Political and Economic Liberalism in the 19th Century
Political and Economic Liberalism
The Rise of the Liberal State
The European bourgeois revolutions, which occurred between 1789 and 1848, gave rise to a new type of state that historians refer to as “Liberal.” The ideology that underpinned these regimes is known as “Liberalism.” This mid-nineteenth-century liberalism had two distinct dimensions: political and economic.
Political Liberalism
Political liberalism championed the respect for civil liberties and individual rights, such as freedom of expression, association, and assembly. It advocated for an inviolable constitution that defined the rights and duties of both citizens and rulers. Additionally, it emphasized the separation of powers (legislative, executive, and judicial) to prevent tyranny and ensure the right to vote, although this right was often restricted to minorities.
Economic Liberalism
Alongside political liberalism, the nineteenth-century bourgeois state also embraced economic liberalism. This encompassed a set of theories and practices that largely stemmed from the Industrial Revolution. In practice, economic liberalism advocated for minimal state intervention in social, financial, and business matters.
At a theoretical level, it sought to explain and justify the phenomenon of industrialization and its immediate consequences, including large-scale capitalism and the challenges faced by the working class. The European gentry observed with concern the burgeoning industrial cities and the growing mass of workers. They needed a doctrine to explain this phenomenon as an inevitable development, thereby alleviating their own anxieties.
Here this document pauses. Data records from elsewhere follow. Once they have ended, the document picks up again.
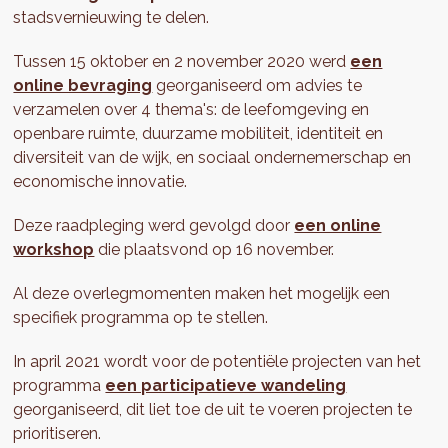
stadsvernieuwing te delen.
Tussen 15 oktober en 2 november 2020 werd
een
online bevraging
georganiseerd om advies te
verzamelen over 4 thema's: de leefomgeving en
openbare ruimte, duurzame mobiliteit, identiteit en
diversiteit van de wijk, en sociaal ondernemerschap en
economische innovatie.
Deze raadpleging werd gevolgd door
een online
workshop
die plaatsvond op 16 november.
Al deze overlegmomenten maken het mogelijk een
specifiek programma op te stellen.
In april 2021 wordt voor de potentiële projecten van het
programma
een participatieve wandeling
georganiseerd, dit liet toe de uit te voeren projecten te
prioritiseren.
Adam Smith and Thomas Malthus
This doctrine was primarily developed by two influential thinkers: the Scotsman Adam Smith (1723-1790) and the Englishman Thomas Robert Malthus (1766-1834).
Adam Smith believed that the entire economic system should be governed by the law of supply and demand. He argued that for a country to prosper, governments must refrain from interfering in the natural functioning of the economy. Prices and wages, he asserted, would regulate themselves without any state involvement. Smith maintained that absolute economic freedom, allowing individuals to act in their self-interest, would ultimately lead to the enrichment of society as a whole.
Thomas Malthus posited that while population growth followed a geometric progression, the production of wealth and food increased only arithmetically. He concluded that unless a solution was found, the world would inevitably descend into poverty. Malthus proposed that the solution lay in birth control among the working class, thereby reducing their numbers and alleviating the strain on resources.